To learn more about the competing roles of the key process variables (e.g., particle size vs. space velocity) in the adsorption of volatile organic compounds (VOCs), the breakthrough (BT) behavior of gaseous benzene (at 3 Pa) was investigated using microporous activated carbon (AC) beds built individually with each of four different particle size ranges (< 0.6, 0.6 - 1.7, 1.7 - 2.36, and 2.36 - 5 mm) at three flow rates (300, 500, and 1000 mL·min^-1). The effects of each variable on AC performance were evaluated in relation to the occurrence patterns of BT. The key performance metrics (e.g., capacity and partition coefficient) generally increased with decreases in particle size and flow rate, reflecting the critical role of sorbent bed physical properties (e.g., surface area, space velocity, and residence time) in the adsorption process. The smallest particle group (< 0.6 mm) exhibited the highest uptake rate in the initial BT stage in terms of breakthrough volume (BTV: L·g^-1) (e.g., BTV_5% (5% BTV) = 424 L·g^-1). In contrast, the order for 100% BT was reversed to record the highest at the largest particle group (2.36 – 5 mm). The kinetic modeling suggests the dominant role of the pore-diffusion mechanism on the overall adsorption process with enhanced benzene uptake rate onto smaller carbon particle sizes at higher flow rates. Based on this work, we recommend accurate determination of the relative dominance between adsorbent particle size and space velocity to maximize the efficiency of air filtration systems for real-world applications.
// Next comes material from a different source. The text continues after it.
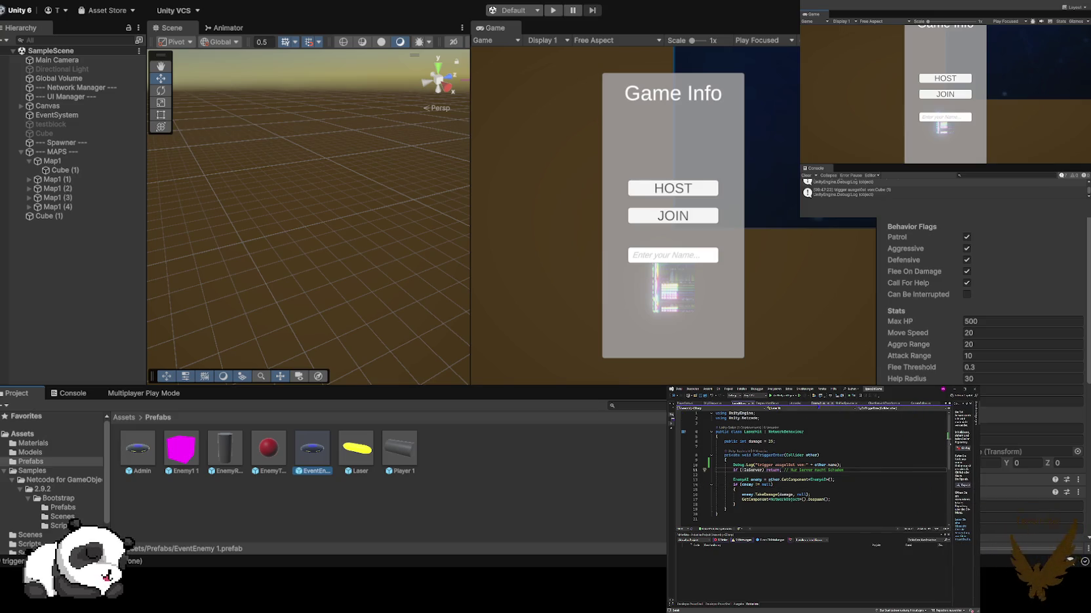
click(822, 403)
scroll(832, 486, down, 7)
为了更多地了解关键过程变量（例如，粒径与空速）在挥发性有机化合物 (VOC) 的吸附中的竞争作用，使用以下方法研究了气态苯（3 Pa）的突破 (BT) 行为单独构建的微孔活性炭 (AC) 床具有四种不同的粒径范围（< 0.6、0.6 - 1.7、1.7 - 2.36 和 2.36 - 5 mm），三种流速（300、500 和 1000 mL·min ^{- 1}）。与 BT 的发生模式相关地评估了每个变量对 AC 性能的影响。关键性能指标（例如，容量和分配系数）通常随着粒径和流速的降低而增加，反映了吸附剂床物理特性（例如，表面积、空速和停留时间）在吸附过程中的关键作用。就突破体积而言，最小的颗粒组（< 0.6 mm）在初始 BT 阶段表现出最高的吸收率（BTV：L·g ^-1）（例如，BTV _5% (5% BTV) = 424 L·g ^{- 1}）。相比之下，100% BT 的顺序相反，在最大颗粒组（2.36 – 5 毫米）处记录最高。动力学模型表明，孔扩散机制在整个吸附过程中起主导作用，在较高流速下，苯吸收率提高到较小的碳颗粒上。基于这项工作，我们建议准确确定吸附剂粒径和空速之间的相对优势，以最大限度地提高空气过滤系统在实际应用中的效率。